HMRC figures show that the monthly level of property transactions in September was flat on the previous month, but down 32 per cent on last year.

Leaf added: “Nothing better reflects the state of the housing market than the number and pace of transactions, rather than more volatile prices.

“Interestingly, the somewhat historic nature of these latest numbers reflects that activity began to stall even before the traumatic events of late September. After the mini-budget, it felt like someone cut off the phones in our offices, something we are only slowly recovering from as uncertainty still lingers.

“However, there are many who have decided to take advantage of better lending conditions before rates rise even higher.”

Last week, the average fixed rate on a two-year, whole-amount mortgage rose to 6.53 per cent, a day after new chancellor Jeremy Hunt scrapped most of the government’s tax cut package.

According to financial information service Moneyfacts, the average rate for five-year fixed deals also rose to 6.36 percent, despite falling slightly below 6.30 percent at the end of last week.

The last time the average two-year fixed-rate mortgage rate hit 6.4 percent or more was in August 2008 during the aftermath of the global financial meltdown, when it hit 6.94 percent.

What to do if you need a mortgage

Borrowers needing to find a mortgage because their current fixed-rate deal is coming to an end, or because they’ve agreed to buy a home, have been urged to act but not to panic.

Banks and building societies are still lending and mortgages are still being offered and applications are being accepted.

However, rates change quickly and there is no guarantee that the deals will last and not be replaced by mortgages with higher rates.

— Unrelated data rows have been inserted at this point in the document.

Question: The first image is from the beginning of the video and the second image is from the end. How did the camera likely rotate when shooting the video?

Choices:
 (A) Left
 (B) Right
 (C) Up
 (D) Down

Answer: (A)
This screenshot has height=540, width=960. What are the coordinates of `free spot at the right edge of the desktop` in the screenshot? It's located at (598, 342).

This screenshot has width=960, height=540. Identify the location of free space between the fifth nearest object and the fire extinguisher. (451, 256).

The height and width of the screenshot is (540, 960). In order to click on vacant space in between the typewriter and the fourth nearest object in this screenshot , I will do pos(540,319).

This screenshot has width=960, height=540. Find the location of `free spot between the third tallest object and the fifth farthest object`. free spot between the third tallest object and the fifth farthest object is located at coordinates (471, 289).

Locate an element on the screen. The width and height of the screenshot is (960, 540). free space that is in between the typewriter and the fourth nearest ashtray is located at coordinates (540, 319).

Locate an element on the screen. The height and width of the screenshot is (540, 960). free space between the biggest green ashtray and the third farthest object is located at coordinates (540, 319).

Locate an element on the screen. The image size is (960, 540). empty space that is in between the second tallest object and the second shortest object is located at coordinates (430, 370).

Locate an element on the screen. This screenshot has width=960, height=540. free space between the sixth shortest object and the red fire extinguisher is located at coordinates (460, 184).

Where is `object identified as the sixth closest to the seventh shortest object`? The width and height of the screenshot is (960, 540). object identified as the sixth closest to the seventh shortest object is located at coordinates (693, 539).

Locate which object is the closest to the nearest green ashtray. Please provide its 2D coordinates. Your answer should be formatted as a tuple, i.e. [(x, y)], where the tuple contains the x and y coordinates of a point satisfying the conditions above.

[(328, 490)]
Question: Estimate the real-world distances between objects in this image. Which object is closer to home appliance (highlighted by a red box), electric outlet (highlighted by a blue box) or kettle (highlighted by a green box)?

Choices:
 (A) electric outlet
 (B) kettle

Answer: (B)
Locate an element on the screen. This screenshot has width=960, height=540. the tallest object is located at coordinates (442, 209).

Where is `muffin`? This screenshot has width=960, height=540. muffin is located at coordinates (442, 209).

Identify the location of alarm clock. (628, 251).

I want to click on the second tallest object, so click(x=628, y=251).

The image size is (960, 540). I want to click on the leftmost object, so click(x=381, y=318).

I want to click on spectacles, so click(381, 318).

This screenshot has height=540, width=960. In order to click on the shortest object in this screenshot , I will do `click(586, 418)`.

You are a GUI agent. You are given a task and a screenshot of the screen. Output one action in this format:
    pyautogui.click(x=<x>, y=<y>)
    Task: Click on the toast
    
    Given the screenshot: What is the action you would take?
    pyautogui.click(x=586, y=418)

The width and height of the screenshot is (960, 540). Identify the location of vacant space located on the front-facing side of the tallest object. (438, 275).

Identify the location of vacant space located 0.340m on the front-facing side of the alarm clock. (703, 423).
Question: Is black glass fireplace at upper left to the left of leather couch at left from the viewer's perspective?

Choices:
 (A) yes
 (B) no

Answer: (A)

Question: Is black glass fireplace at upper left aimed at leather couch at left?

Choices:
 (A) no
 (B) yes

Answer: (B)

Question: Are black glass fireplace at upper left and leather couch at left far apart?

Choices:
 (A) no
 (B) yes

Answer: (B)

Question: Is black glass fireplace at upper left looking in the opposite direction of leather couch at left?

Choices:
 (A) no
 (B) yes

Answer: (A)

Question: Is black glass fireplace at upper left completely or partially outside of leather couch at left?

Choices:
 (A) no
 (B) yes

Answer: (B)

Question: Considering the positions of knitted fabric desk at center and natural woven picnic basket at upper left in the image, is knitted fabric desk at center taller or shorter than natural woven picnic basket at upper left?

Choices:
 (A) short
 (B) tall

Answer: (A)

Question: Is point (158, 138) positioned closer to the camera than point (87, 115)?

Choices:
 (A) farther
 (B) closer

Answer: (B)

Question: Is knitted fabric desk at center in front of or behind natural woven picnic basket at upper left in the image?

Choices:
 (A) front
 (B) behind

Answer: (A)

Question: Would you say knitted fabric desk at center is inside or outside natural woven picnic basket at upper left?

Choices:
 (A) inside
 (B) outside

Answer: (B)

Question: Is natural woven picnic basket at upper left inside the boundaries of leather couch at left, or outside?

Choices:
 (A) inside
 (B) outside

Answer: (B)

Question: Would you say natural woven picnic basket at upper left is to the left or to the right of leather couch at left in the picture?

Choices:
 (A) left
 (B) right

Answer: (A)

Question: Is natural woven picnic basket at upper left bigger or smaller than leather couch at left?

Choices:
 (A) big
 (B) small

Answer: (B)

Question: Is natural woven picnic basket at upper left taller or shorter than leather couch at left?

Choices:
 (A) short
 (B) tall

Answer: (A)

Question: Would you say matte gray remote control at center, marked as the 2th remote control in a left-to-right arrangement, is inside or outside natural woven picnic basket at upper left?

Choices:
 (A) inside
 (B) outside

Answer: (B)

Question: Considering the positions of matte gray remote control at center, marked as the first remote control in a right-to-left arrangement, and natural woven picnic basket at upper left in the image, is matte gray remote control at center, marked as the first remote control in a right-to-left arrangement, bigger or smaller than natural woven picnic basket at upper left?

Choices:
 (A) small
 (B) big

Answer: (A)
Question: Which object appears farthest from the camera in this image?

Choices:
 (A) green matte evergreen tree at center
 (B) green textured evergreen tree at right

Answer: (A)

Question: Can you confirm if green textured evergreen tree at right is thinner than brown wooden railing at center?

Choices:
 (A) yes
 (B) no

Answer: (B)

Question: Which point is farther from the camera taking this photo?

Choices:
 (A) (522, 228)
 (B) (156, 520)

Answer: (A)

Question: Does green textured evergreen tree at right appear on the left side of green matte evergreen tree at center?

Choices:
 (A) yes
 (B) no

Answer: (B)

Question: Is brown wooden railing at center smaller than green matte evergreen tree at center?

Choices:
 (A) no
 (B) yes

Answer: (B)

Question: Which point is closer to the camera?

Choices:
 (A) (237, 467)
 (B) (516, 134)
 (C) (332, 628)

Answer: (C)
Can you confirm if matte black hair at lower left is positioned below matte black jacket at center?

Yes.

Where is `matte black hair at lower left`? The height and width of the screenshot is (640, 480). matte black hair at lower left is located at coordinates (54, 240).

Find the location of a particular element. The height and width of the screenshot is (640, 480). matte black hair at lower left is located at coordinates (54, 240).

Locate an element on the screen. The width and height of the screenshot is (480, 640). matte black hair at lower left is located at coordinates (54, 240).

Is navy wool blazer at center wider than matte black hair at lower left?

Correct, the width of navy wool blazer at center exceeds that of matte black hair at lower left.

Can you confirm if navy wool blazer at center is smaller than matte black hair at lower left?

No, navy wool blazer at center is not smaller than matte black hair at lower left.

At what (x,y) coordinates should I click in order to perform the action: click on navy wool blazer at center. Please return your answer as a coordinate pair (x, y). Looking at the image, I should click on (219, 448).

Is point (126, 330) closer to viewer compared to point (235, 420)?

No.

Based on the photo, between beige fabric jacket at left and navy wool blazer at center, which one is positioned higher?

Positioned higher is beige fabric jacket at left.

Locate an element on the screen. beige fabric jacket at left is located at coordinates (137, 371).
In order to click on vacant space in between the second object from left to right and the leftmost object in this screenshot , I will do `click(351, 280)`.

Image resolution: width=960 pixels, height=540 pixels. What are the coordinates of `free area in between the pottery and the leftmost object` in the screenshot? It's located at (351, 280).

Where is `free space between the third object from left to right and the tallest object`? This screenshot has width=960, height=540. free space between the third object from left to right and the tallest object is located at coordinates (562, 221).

This is money the best mortgage rate calculator based on L&C can show you deals that match your mortgage and property value

What if I need to remortgage?

Borrowers should compare rates, talk to a mortgage broker and be prepared to take action to secure a rate.

Anyone with a fixed rate deal coming to an end in the next six to nine months should look at how much it will cost them to remortgage now – and consider taking out a new deal.

Most mortgage deals allow you to add fees to the loan, and they are only charged when you take it out. By doing this, borrowers can secure a rate without paying expensive origination fees.

What if I buy a house?

Those who have agreed to buy a home should also secure rates as soon as possible so they know exactly what their monthly payments will be.

Homebuyers should be wary of overexertion and be prepared for home prices to fall from their current highs as higher mortgage rates limit people’s ability to borrow.

How to compare mortgage rates

The best way to compare mortgage rates and find the right deal for you is to talk to a good broker.

You can use our the best mortgage rate calculator to show you deals that fit your home value, mortgage size, term and fixed rate needs.

However, be aware that rates can change quickly, so the tip is: if you need a mortgage, compare rates and then contact a broker as soon as possible so they can help you find the mortgage that’s right for you.